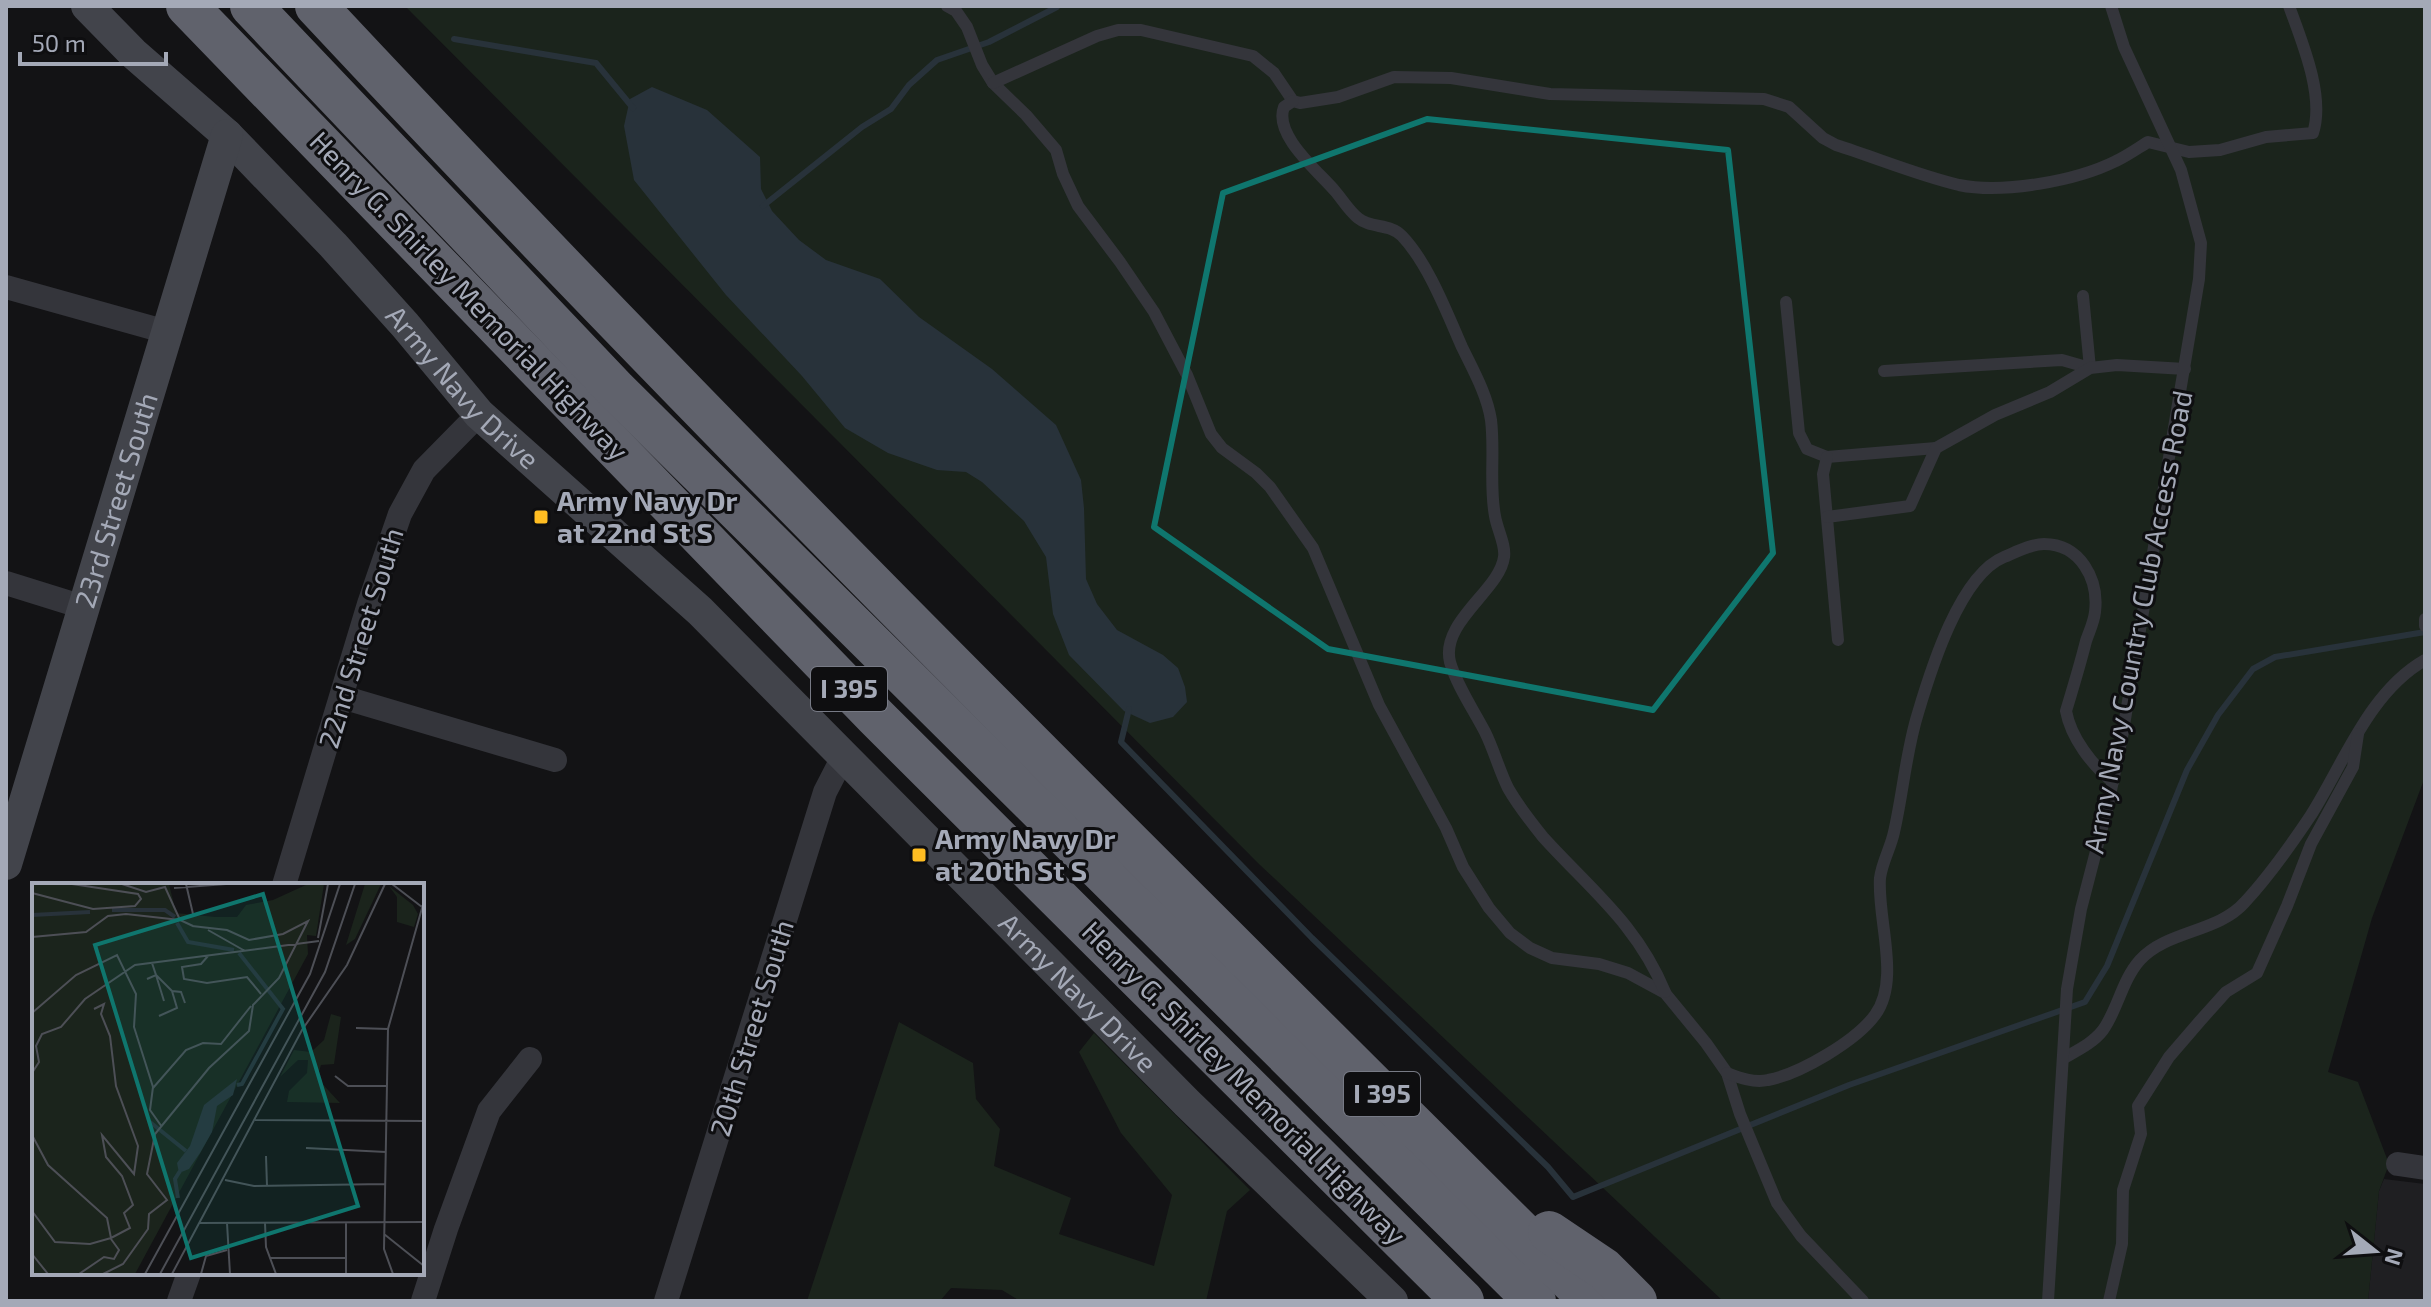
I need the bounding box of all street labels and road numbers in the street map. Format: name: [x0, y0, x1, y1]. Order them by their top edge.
street label: Henry G. Shirley Memorial Highway: [303, 124, 636, 467]
street label: Army Navy Drive: [380, 298, 547, 476]
street label: Army Navy Country Club Access Road: [2075, 387, 2199, 856]
street label: 23rd Street South: [67, 388, 164, 612]
street label: 22nd Street South: [310, 523, 410, 752]
road number: I 395: [811, 667, 887, 711]
street label: Army Navy Drive: [993, 905, 1165, 1079]
street label: Henry G. Shirley Memorial Highway: [1076, 913, 1414, 1251]
street label: 20th Street South: [702, 915, 800, 1140]
road number: I 395: [1344, 1072, 1420, 1116]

REQUIRED ACTION. The entries above must be restated exactly in the answer, and the pictures left out.

RESULT.
I need the bounding box of all street labels and road numbers in the street map. Format: name: [x0, y0, x1, y1]. Order them by their top edge.
street label: Henry G. Shirley Memorial Highway: [303, 124, 636, 467]
street label: Army Navy Drive: [380, 298, 547, 476]
street label: Army Navy Country Club Access Road: [2075, 387, 2199, 856]
street label: 23rd Street South: [67, 388, 164, 612]
street label: 22nd Street South: [310, 523, 410, 752]
road number: I 395: [811, 667, 887, 711]
street label: Army Navy Drive: [993, 905, 1165, 1079]
street label: Henry G. Shirley Memorial Highway: [1076, 913, 1414, 1251]
street label: 20th Street South: [702, 915, 800, 1140]
road number: I 395: [1344, 1072, 1420, 1116]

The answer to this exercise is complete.